When the wisdom of the crowd becomes the stupidity of the mob
I've been online since long before online was cool. Yet, despite my appreciation of online communities, I feel as though I'm suffering from a social networking disease.
This discomfort has been growing. Nearly every day, I'm invited to become someone's buddy on yet another social network: twitter, facebook, LinkedIn, Xing... and that was just this morning. I'm glad to be connected to so many people (200 at last count on LinkedIn), but face it... there's just so much I have to say to anybody. There's just so many "cool sites" that I want to share on link-exchange sites (such as reddit, fark, and digg)—except of course for CIO.com articles, which are always worthy of mention, but which rarely reach those sites' home page.
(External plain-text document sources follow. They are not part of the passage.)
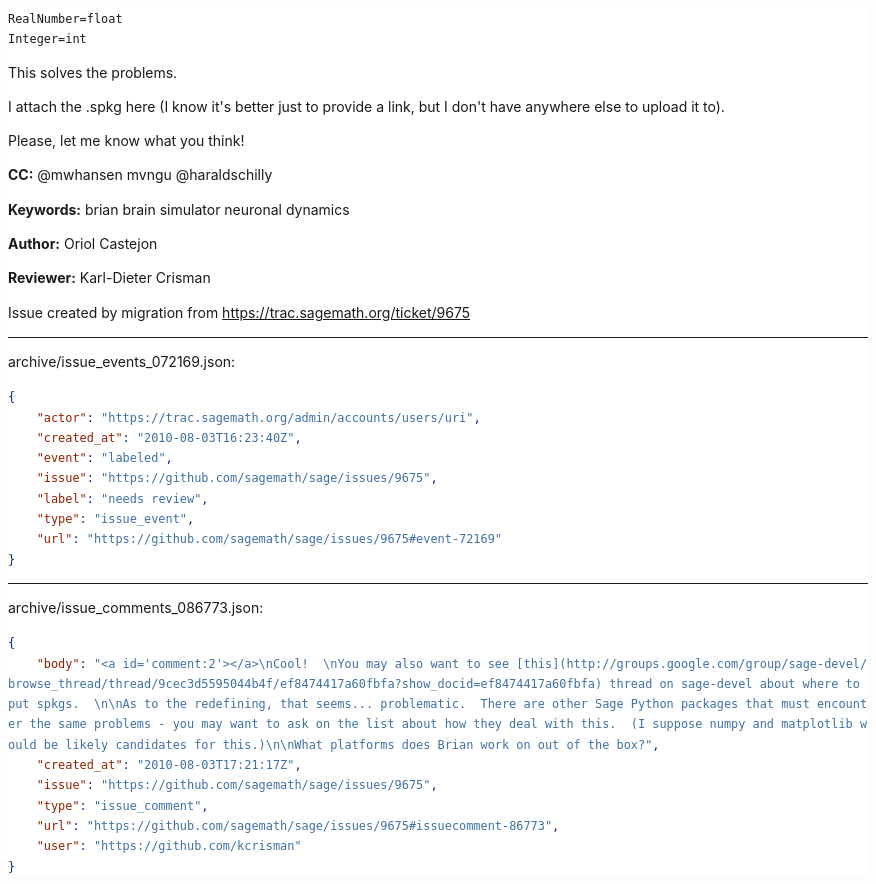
 ```
RealNumber=float
Integer=int
```

This solves the problems. 

I attach the .spkg here (I know it's better just to provide a link, but I don't have anywhere else to upload it to).

Please, let me know what you think!

**CC:**  @mwhansen mvngu @haraldschilly

**Keywords:** brian brain simulator neuronal dynamics

**Author:** Oriol Castejon

**Reviewer:** Karl-Dieter Crisman

Issue created by migration from https://trac.sagemath.org/ticket/9675





---

archive/issue_events_072169.json:
```json
{
    "actor": "https://trac.sagemath.org/admin/accounts/users/uri",
    "created_at": "2010-08-03T16:23:40Z",
    "event": "labeled",
    "issue": "https://github.com/sagemath/sage/issues/9675",
    "label": "needs review",
    "type": "issue_event",
    "url": "https://github.com/sagemath/sage/issues/9675#event-72169"
}
```



---

archive/issue_comments_086773.json:
```json
{
    "body": "<a id='comment:2'></a>\nCool!  \nYou may also want to see [this](http://groups.google.com/group/sage-devel/browse_thread/thread/9cec3d5595044b4f/ef8474417a60fbfa?show_docid=ef8474417a60fbfa) thread on sage-devel about where to put spkgs.  \n\nAs to the redefining, that seems... problematic.  There are other Sage Python packages that must encounter the same problems - you may want to ask on the list about how they deal with this.  (I suppose numpy and matplotlib would be likely candidates for this.)\n\nWhat platforms does Brian work on out of the box?",
    "created_at": "2010-08-03T17:21:17Z",
    "issue": "https://github.com/sagemath/sage/issues/9675",
    "type": "issue_comment",
    "url": "https://github.com/sagemath/sage/issues/9675#issuecomment-86773",
    "user": "https://github.com/kcrisman"
}
```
However, Dharmesh Shah posted an insightful message on his OnStartups blog, Lamenting the Loss of Reddit, which made me pound my desk with my fist in agreement:
...I'm saddened when I look at the front page of reddit and what is popular there. It seems that the system has been overtaken by articles on the political, the weird and the arcane (and sometimes all three). I could post some of the links on the front page here to make my point, but it's subjective. Go see for yourself. As a result of this deterioration of quality, I find myself going to reddit much less often than I used to.
I'm not sure what caused the downward trend. In fact, it may not even be a downward trend (that's subjective). Perhaps what's popular on reddit now simply reflects what's going on within the user base. It's just not for me. . . .Perhaps the trend was inevitable as more and more people joined reddit and became a diffuse audience instead of a clustered community of like-minded people. I don't know.
The essential problem with reddit, digg, and other linkful sites is that they forget how quickly "the wisdom of the crowd" can turn into "the idiocy of the masses." Historically, crowds are pretty dumb. That's a big problem with the whole premise... which is why teams can work only up to some certain size, and then they become mobs. With mob-like behavior.
The obvious reference is Sturgeon's law: 90% of everything is crap. And certainly it applies to this as to everything else.